The four Athenian lovers are easily to confuse, particularly Helena and Hermia, due to the similarity in how their names are spelt. It seems as if Shakespeare deliberately present them as characters who are not easily distinguished from each other. From their presentation at the very beginning of the play, they are all characters who are defined by their love for another, and therefore it could be argued that Shakespeare uses them as an example of the vagaries of love in the human body. Once in the forest after all, they all quickly shift in their feelings and emotions towards each other, with even Hermia showing her true colours when both Lysander and Demetrius turn away from her and fall in love with Helena. Note what Hermia says to her rival in love in Act III scene 2:
I am not yet so low
But that my nails can reach unto thine eyes!
Hermia here shows herself to be one of the more extreme and violent characters now that her position as being the object of both men's affection has shifted.
In short, the four Athenian lovers are meant by Shakespeare to be confused. They are not meant to be distinguished easily, because they are used in this comedy to represent the ease with which human love is changed and how fickle it actually is. The characters have few distinguishing features apart from their changing emotions as a result.

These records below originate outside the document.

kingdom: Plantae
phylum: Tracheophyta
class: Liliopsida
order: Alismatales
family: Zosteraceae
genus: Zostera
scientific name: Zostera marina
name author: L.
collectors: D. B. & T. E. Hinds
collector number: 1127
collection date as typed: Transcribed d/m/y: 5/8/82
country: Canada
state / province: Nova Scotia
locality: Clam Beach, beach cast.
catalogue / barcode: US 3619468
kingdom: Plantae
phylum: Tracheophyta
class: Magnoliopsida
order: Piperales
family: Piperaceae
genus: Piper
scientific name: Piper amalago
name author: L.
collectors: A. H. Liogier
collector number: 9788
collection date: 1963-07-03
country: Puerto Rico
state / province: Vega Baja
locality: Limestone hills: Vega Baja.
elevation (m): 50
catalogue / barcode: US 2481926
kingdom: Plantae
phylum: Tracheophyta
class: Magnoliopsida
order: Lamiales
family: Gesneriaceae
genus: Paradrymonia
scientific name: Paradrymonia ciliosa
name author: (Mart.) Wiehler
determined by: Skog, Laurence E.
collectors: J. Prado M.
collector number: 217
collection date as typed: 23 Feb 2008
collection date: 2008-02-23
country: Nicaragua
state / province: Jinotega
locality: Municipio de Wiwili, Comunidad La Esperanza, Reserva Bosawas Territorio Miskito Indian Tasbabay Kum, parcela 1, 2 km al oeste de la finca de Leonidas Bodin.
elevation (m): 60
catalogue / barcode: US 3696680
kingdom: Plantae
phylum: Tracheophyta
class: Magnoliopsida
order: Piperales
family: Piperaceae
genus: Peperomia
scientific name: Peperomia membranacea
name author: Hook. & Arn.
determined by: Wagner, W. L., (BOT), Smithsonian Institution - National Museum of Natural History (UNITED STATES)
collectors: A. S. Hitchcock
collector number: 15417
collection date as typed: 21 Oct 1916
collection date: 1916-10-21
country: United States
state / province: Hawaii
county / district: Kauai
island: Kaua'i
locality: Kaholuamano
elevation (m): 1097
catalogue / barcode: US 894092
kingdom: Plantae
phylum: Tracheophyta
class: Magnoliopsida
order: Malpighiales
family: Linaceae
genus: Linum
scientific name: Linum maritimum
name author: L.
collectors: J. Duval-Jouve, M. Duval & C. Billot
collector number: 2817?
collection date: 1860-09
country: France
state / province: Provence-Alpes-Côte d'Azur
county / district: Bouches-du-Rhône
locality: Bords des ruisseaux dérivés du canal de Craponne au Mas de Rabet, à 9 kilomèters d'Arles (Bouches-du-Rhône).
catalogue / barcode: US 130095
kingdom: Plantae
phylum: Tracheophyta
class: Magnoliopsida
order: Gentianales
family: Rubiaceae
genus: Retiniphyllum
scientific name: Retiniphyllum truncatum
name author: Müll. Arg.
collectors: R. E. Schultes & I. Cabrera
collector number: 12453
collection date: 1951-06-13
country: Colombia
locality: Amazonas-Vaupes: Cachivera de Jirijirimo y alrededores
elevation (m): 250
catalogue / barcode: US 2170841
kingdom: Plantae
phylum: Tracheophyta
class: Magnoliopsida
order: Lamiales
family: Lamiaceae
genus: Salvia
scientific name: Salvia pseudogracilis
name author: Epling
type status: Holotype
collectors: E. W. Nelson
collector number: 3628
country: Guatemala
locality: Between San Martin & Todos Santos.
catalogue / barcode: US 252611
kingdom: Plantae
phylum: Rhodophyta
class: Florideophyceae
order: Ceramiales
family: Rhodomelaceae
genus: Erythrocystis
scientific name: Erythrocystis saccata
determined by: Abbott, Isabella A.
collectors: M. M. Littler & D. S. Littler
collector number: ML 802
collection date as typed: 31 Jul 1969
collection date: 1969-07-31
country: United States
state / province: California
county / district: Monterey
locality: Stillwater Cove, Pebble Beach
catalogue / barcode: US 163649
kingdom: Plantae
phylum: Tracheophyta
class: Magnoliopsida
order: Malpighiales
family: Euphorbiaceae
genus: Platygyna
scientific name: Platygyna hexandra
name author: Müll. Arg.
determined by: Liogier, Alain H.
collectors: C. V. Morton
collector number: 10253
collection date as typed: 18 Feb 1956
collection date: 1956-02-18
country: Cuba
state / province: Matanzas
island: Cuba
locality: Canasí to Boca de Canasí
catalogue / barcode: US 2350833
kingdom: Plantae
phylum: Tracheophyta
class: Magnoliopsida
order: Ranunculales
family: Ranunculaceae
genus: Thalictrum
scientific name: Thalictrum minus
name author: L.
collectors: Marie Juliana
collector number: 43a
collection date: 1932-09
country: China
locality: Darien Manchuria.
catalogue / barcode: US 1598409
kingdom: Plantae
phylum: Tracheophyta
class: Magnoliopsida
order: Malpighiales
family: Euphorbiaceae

In A Midsummer's Night Dream one can easily interchange the four young lovers—as the lovers themselves do. During the course of the play Demetrius and Lysander are, at various times, both in love with Hermia or with Helena. This illustrates Shakespeare's theme that love is a form of madness. When it comes to love, the normal criteria of reason short circuit—love has all the illogic of a dream and all the fantastic magic of poetry.
The four characters, however, do have some distinctive qualities. Hermia is shorter than Helena, allowing Shakespeare to pun on the meaning of low as both short and lacking in a moral stature. Hermia also comes across as having higher self esteem than Helena—she is more likely to fight back like a spitfire than to submit to being someone's spaniel to be kicked, as Helena says of herself in reference to Demetrius. Demetrius appears more fickle than Lysander in having changed his allegiance before the play starts from Helena to Hermia—though Lysander also, under the influence of the love potion, changes his spots to fall in love with Helena.
In his book A Theater of Envy, Rene Girard devotes six chapters to A Midsummer's Night Dream in support of his theory of mimesis of desire: Girard believes humans only want what other people want. We only fall in love with a person when we see somebody else has first, he argues. In his view, Shakespeare deliberately made the four characters interchangeable to demonstrate that it's not the personal characteristics of a lover that attract us but the fact that someone else desires him or her. Whether you agree or not, it's interesting to think about.